Colleagues, friends, and former students of Mira Reym Binford, a professor of communications and a Holocaust survivor, watched her documentary movie “Diamonds in the Snow,” in the Mancheski Seminar Room on April 24. The movie tells the story of the escape from Nazi soldiers that Binford and two other women made as Jewish Polish children during World War II.
The screening of the movie, which was completed in 1994, was part of a retirement reception for Binford, who began teaching at Quinnipiac in 1983. The event was sponsored by Hillel, a Jewish student organization, and it coincided with Holocaust Remembrance Week.
“The film was something I thought about doing for 30 years. If I had done it right away, it would have been about my parents’ generation,” Binford said. “. The children survivors of the Holocaust were not even considered survivors until the 1990s.”
Binford was one year old when Nazi soldiers invaded her hometown of Bedzin, Poland in 1939. At the onset of World War II, the town had 75,000 citizens, of whom 30,000 were Jewish.
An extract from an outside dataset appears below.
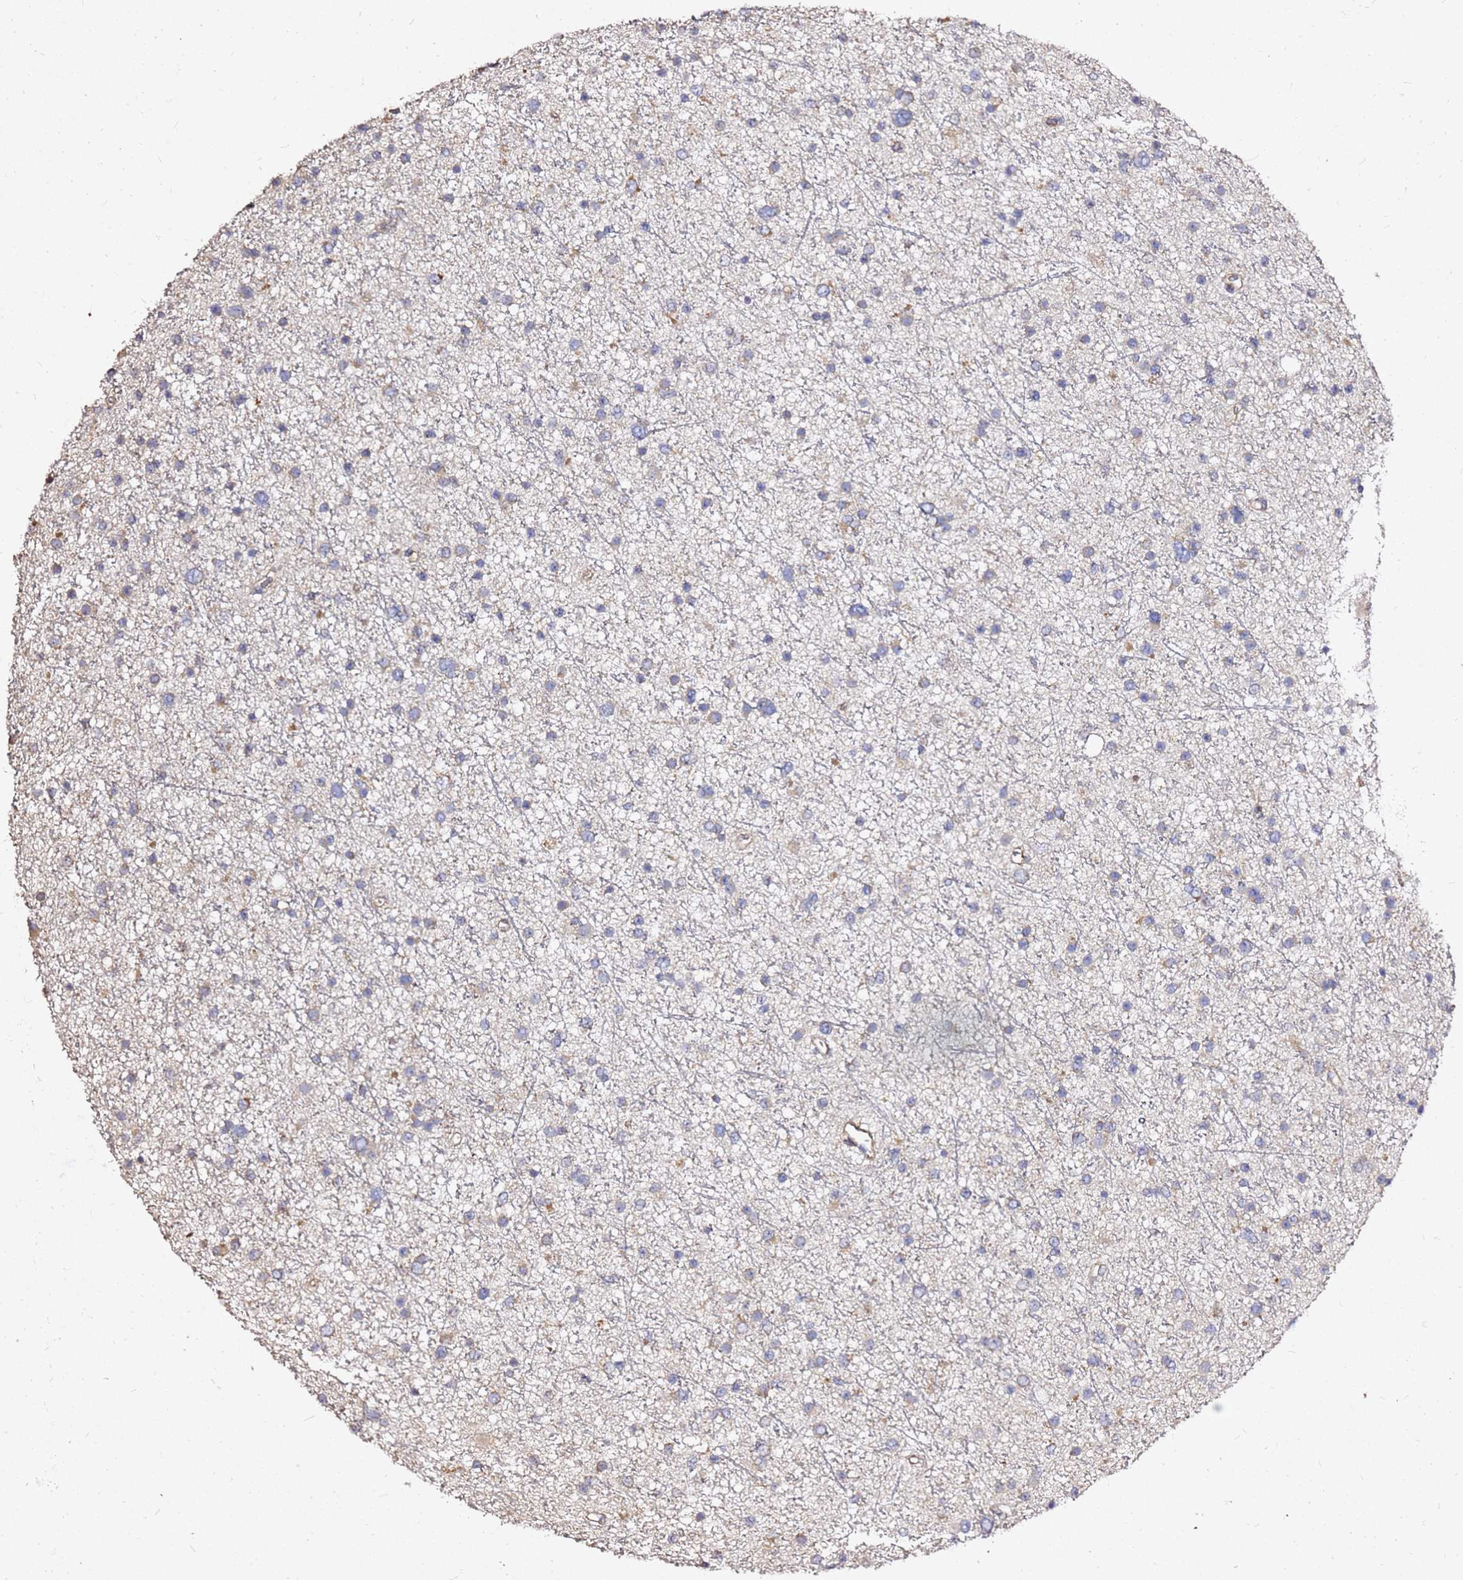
{"staining": {"intensity": "weak", "quantity": "25%-75%", "location": "cytoplasmic/membranous"}, "tissue": "glioma", "cell_type": "Tumor cells", "image_type": "cancer", "snomed": [{"axis": "morphology", "description": "Glioma, malignant, Low grade"}, {"axis": "topography", "description": "Cerebral cortex"}], "caption": "Tumor cells show low levels of weak cytoplasmic/membranous positivity in approximately 25%-75% of cells in malignant glioma (low-grade).", "gene": "EXD3", "patient": {"sex": "female", "age": 39}}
By the war’s end, the Nazis had murdered nearly the entire Jewish community of Bedzin.
Binford longed to document her experience of living through the terrors of the Holocaust for decades after the Allied forces defeated the Nazi regime in 1945.
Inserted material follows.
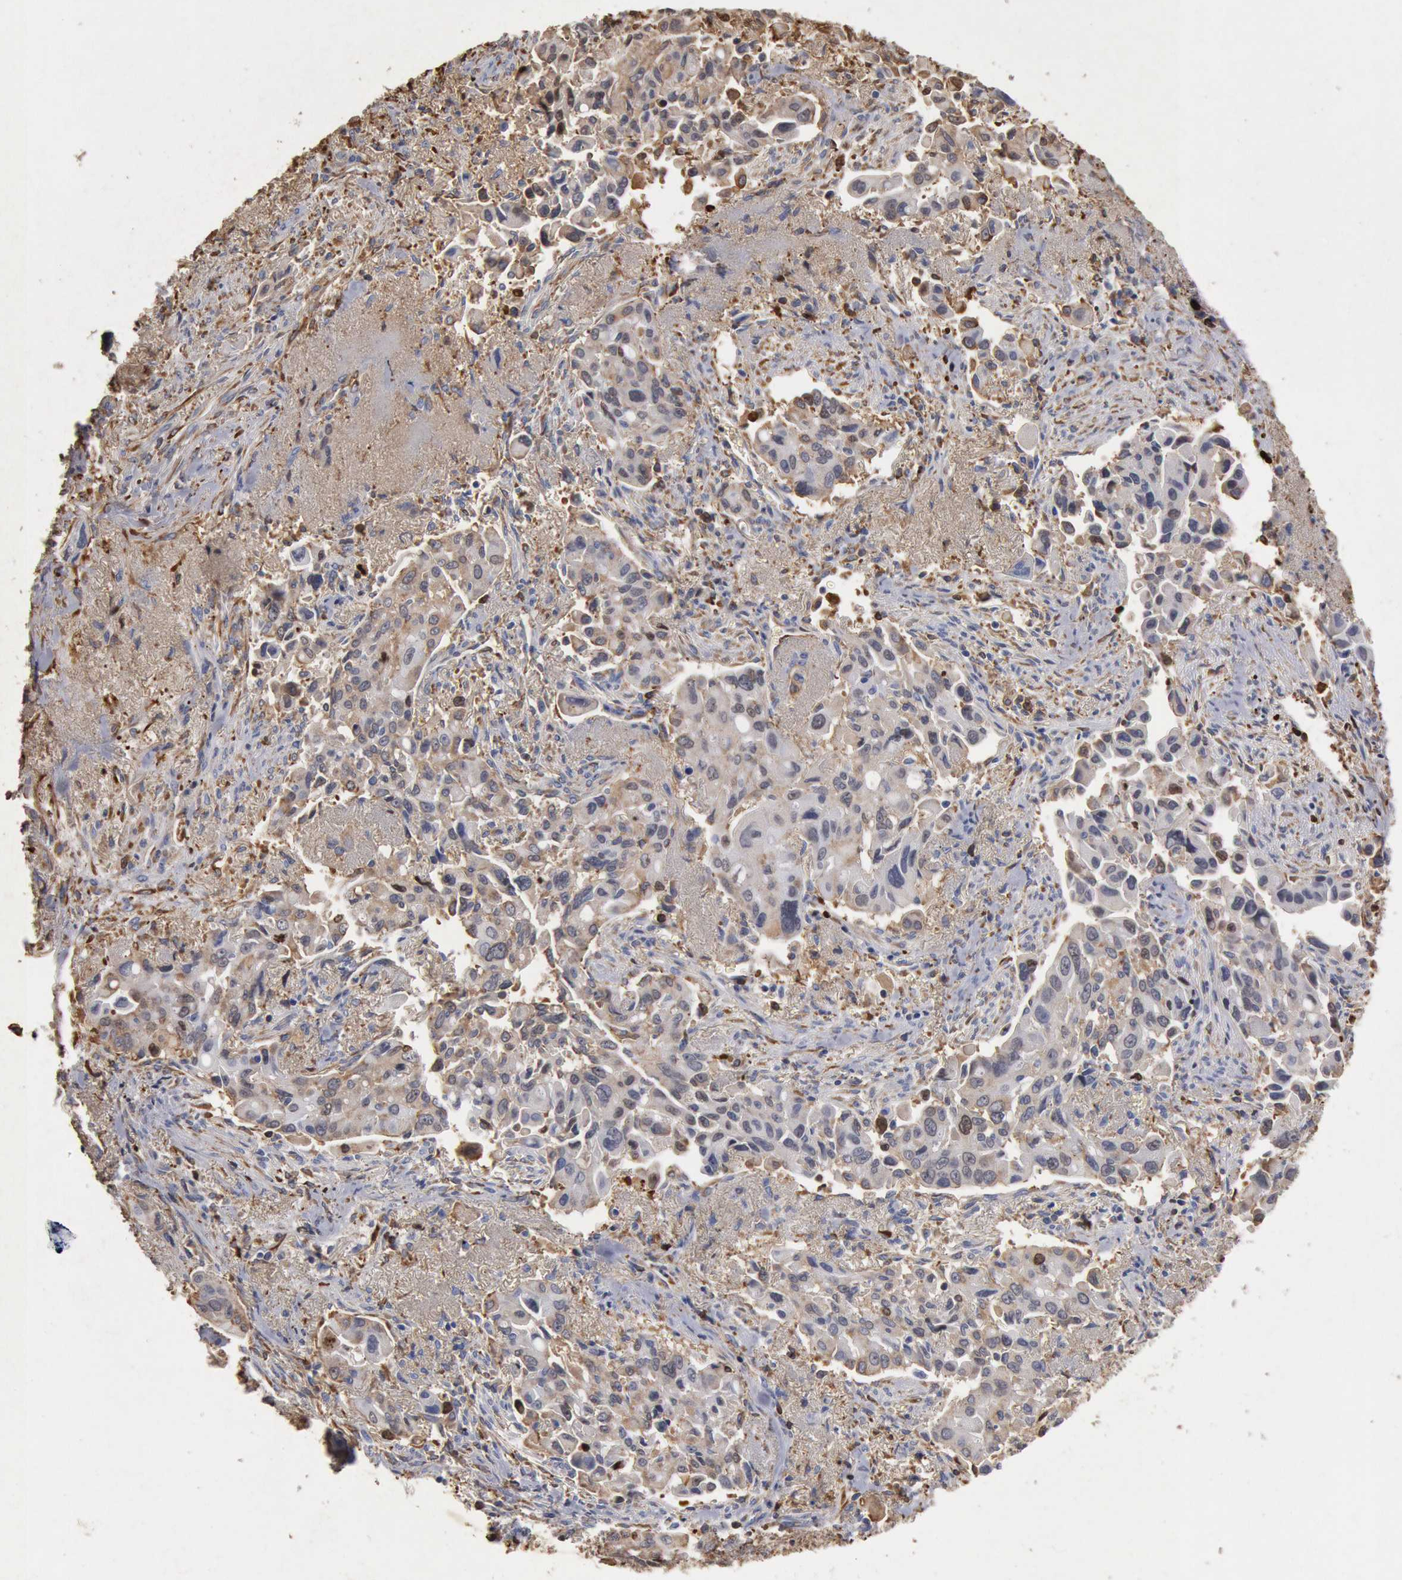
{"staining": {"intensity": "weak", "quantity": "25%-75%", "location": "cytoplasmic/membranous"}, "tissue": "lung cancer", "cell_type": "Tumor cells", "image_type": "cancer", "snomed": [{"axis": "morphology", "description": "Adenocarcinoma, NOS"}, {"axis": "topography", "description": "Lung"}], "caption": "Weak cytoplasmic/membranous positivity is appreciated in approximately 25%-75% of tumor cells in adenocarcinoma (lung).", "gene": "FOXA2", "patient": {"sex": "male", "age": 68}}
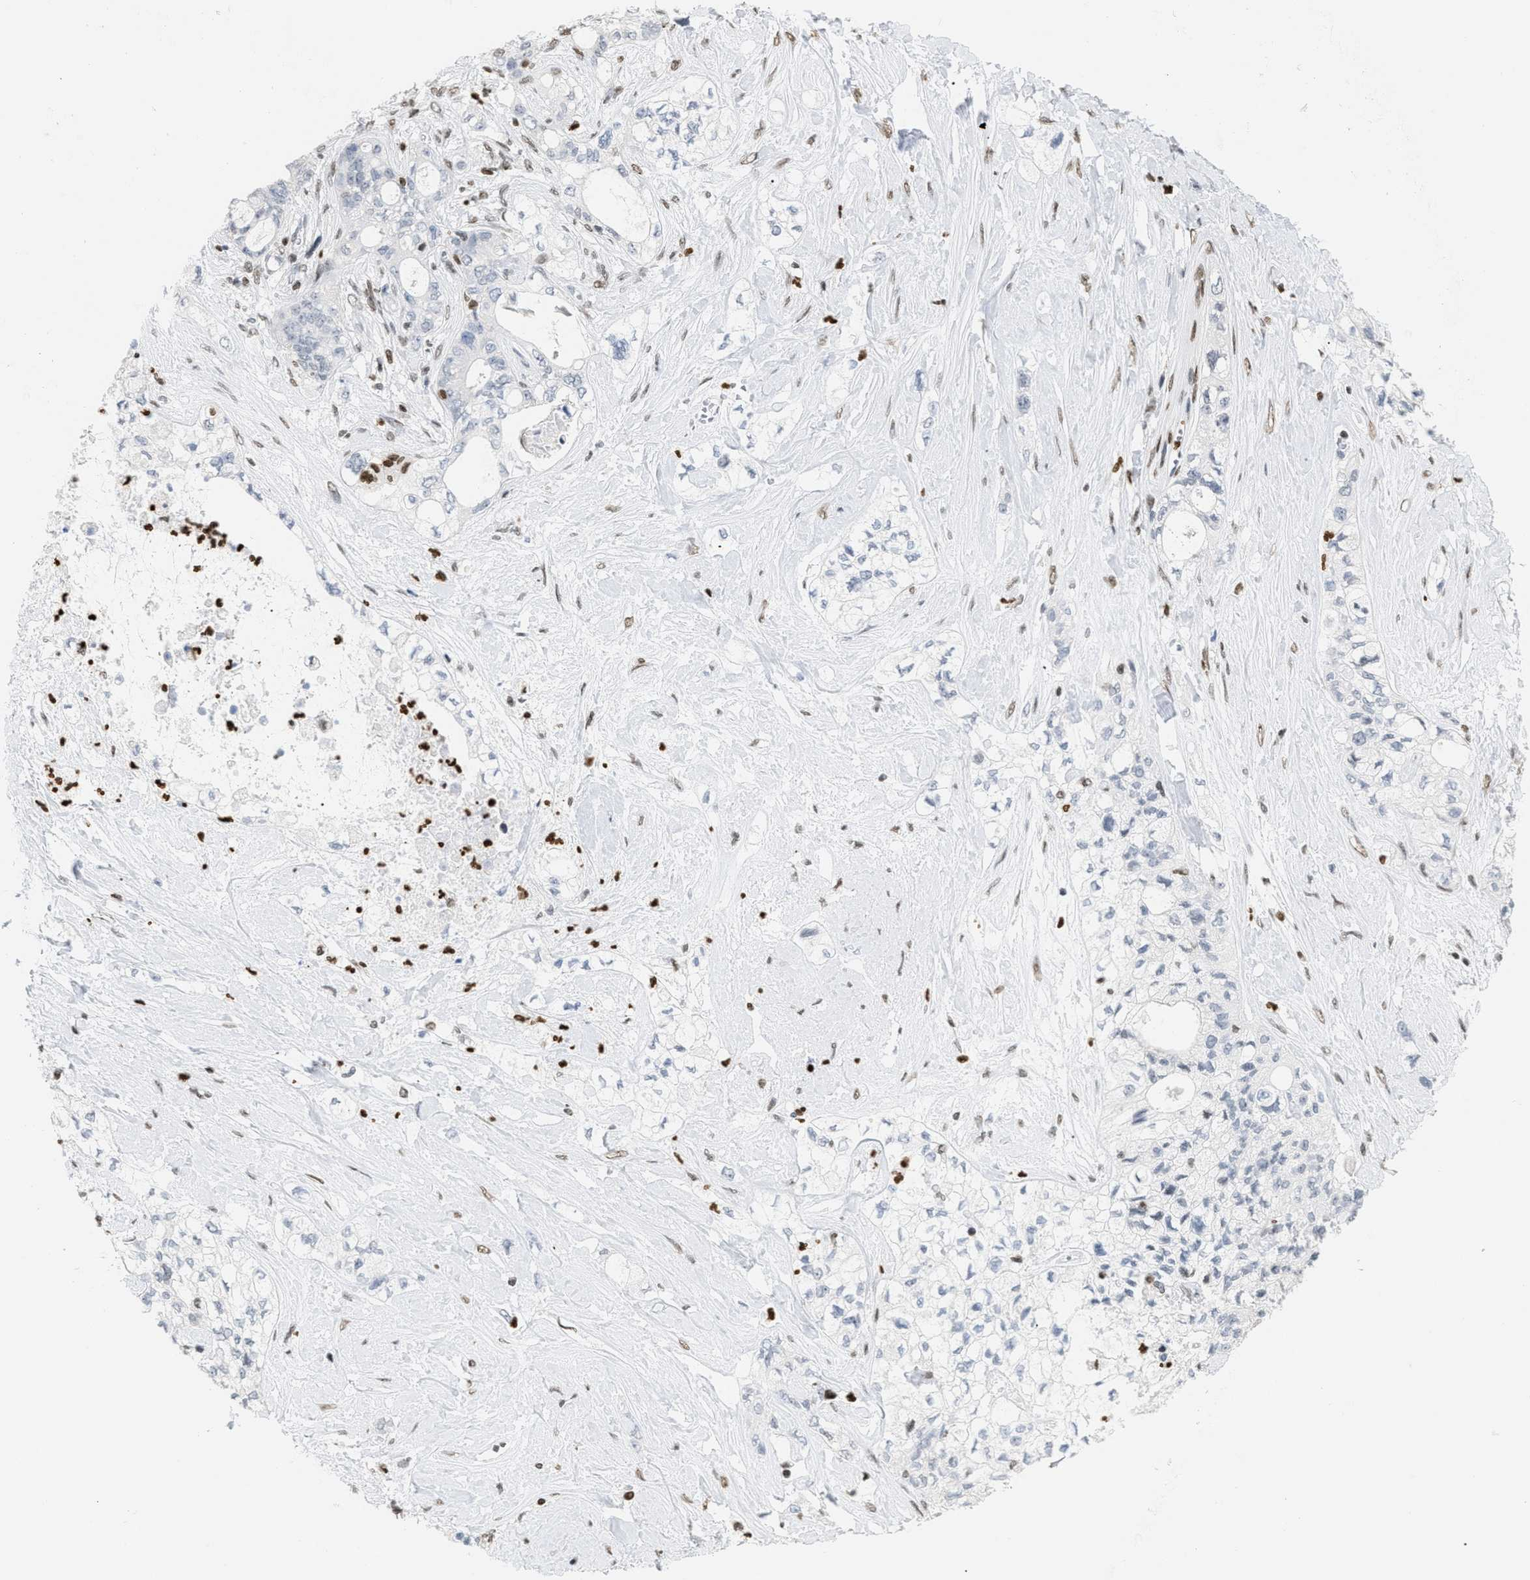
{"staining": {"intensity": "negative", "quantity": "none", "location": "none"}, "tissue": "pancreatic cancer", "cell_type": "Tumor cells", "image_type": "cancer", "snomed": [{"axis": "morphology", "description": "Adenocarcinoma, NOS"}, {"axis": "topography", "description": "Pancreas"}], "caption": "Pancreatic cancer (adenocarcinoma) stained for a protein using IHC shows no staining tumor cells.", "gene": "HMGN2", "patient": {"sex": "male", "age": 70}}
In August 1943, Binford’s family was arrested by Nazi forces. Her parents sent her to live with a Christian family in Germany. There, Binford wore a crucifix given to her by the family’s mother and she applied bleach to her hair to lighten its color. Such acts enabled Binford to further conceal her Jewish identity.
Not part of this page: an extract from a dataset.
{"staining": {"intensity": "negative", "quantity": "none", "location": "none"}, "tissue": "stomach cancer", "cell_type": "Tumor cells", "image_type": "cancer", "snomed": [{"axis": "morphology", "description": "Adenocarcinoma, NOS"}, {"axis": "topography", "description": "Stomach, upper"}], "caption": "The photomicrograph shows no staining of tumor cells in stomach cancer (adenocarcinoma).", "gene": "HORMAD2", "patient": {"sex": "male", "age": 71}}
The reason she made the movie was to “acknowledge the goodness of the people who saved us and to acknowledge the complexity of their goodness,” she said.
The movie’s title refers to an incident in which Binford’s mother, while imprisoned at the Auschwitz concentration camp, found a diamond amid the snowy prison grounds. Starving, her mother traded the diamond for a piece of bread from a Nazi prison guard.
After the war, Binford reunited with her parents. But the Nazi soldiers had killed six million Jews in Europe.
Binford is ambivalent toward the notion that the murderous campaign of the Nazi regime has taught people to be more accepting of people of different religions, creeds, and walks of life.
“I don’t see we as human beings have learned anything as we’ve had many instances of genocide since the Holocaust,” she said.